Assignment
Once you find the line with "3.2064425594082495 × 10^329 |" in the entries below, return exactly every line from it through the line with "5.164508607303558 × 10^328 |".

━━━━━━━━━━━━━━━━━━━━━━━━━━━━━━

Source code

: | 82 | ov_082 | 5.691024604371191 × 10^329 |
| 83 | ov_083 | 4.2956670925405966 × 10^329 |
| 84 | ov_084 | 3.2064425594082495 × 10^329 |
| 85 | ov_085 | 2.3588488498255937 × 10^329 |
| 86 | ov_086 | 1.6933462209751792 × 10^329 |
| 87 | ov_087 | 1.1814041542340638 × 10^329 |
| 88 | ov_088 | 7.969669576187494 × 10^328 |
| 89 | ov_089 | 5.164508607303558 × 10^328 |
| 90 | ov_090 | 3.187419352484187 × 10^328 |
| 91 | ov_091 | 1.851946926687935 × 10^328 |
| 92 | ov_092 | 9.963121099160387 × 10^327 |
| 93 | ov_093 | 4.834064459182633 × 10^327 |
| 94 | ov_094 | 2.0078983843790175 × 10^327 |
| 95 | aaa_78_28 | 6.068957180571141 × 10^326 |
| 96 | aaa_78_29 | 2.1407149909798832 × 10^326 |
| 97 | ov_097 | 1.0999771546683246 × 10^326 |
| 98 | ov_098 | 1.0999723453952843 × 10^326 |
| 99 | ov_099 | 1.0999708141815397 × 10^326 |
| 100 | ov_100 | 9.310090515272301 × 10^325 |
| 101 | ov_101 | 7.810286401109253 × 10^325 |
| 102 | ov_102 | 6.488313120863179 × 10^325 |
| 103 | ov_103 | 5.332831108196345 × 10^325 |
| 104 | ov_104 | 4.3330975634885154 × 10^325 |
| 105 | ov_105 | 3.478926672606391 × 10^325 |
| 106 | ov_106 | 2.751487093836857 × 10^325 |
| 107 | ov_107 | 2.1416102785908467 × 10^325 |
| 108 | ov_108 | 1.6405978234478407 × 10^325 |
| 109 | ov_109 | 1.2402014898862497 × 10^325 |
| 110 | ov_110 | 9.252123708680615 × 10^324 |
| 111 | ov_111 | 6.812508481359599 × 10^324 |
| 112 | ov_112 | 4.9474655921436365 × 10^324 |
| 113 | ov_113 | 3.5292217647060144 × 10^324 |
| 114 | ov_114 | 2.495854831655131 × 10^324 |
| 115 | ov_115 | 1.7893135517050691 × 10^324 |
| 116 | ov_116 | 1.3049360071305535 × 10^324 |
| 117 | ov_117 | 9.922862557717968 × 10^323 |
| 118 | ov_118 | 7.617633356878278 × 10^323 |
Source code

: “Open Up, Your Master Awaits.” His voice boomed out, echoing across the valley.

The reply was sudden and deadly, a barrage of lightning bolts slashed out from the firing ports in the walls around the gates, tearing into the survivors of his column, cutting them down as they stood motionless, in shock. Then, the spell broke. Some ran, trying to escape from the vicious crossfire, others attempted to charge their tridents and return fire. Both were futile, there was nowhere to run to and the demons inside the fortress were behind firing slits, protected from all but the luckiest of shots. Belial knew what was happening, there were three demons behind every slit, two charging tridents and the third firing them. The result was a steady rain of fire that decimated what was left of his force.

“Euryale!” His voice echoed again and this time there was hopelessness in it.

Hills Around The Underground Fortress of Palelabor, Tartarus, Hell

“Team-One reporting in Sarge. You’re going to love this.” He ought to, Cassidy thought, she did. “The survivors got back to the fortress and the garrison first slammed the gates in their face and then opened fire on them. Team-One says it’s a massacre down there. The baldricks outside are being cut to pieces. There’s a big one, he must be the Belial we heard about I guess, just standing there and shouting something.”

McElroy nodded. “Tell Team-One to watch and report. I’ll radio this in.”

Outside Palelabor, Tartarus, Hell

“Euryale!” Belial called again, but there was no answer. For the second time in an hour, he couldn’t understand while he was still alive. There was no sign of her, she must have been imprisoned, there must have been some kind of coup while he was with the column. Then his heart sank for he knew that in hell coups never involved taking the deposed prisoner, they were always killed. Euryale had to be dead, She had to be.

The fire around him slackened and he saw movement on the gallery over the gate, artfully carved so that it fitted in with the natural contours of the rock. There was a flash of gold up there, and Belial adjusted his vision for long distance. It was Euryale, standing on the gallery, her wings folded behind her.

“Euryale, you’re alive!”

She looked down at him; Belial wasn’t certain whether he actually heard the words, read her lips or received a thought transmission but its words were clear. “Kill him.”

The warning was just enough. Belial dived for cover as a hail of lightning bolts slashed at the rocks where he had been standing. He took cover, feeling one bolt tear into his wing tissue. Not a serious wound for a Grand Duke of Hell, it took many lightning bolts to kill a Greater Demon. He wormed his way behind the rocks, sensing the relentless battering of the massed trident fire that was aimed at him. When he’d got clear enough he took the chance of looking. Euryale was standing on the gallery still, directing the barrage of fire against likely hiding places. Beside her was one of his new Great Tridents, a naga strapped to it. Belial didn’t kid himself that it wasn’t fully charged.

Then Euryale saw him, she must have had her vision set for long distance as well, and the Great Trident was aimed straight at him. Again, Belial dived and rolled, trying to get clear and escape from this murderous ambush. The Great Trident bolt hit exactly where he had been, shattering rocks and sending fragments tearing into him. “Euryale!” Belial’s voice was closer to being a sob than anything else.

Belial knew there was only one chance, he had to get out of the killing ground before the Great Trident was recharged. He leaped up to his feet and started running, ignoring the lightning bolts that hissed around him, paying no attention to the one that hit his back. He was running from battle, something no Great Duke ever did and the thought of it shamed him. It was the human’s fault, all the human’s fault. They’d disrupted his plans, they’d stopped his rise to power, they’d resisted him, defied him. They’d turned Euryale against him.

━━━━━━━━━━━━━━━━━━━━━━━━━━━━━━

Reply
| 84 | ov_084 | 3.2064425594082495 × 10^329 |
| 85 | ov_085 | 2.3588488498255937 × 10^329 |
| 86 | ov_086 | 1.6933462209751792 × 10^329 |
| 87 | ov_087 | 1.1814041542340638 × 10^329 |
| 88 | ov_088 | 7.969669576187494 × 10^328 |
| 89 | ov_089 | 5.164508607303558 × 10^328 |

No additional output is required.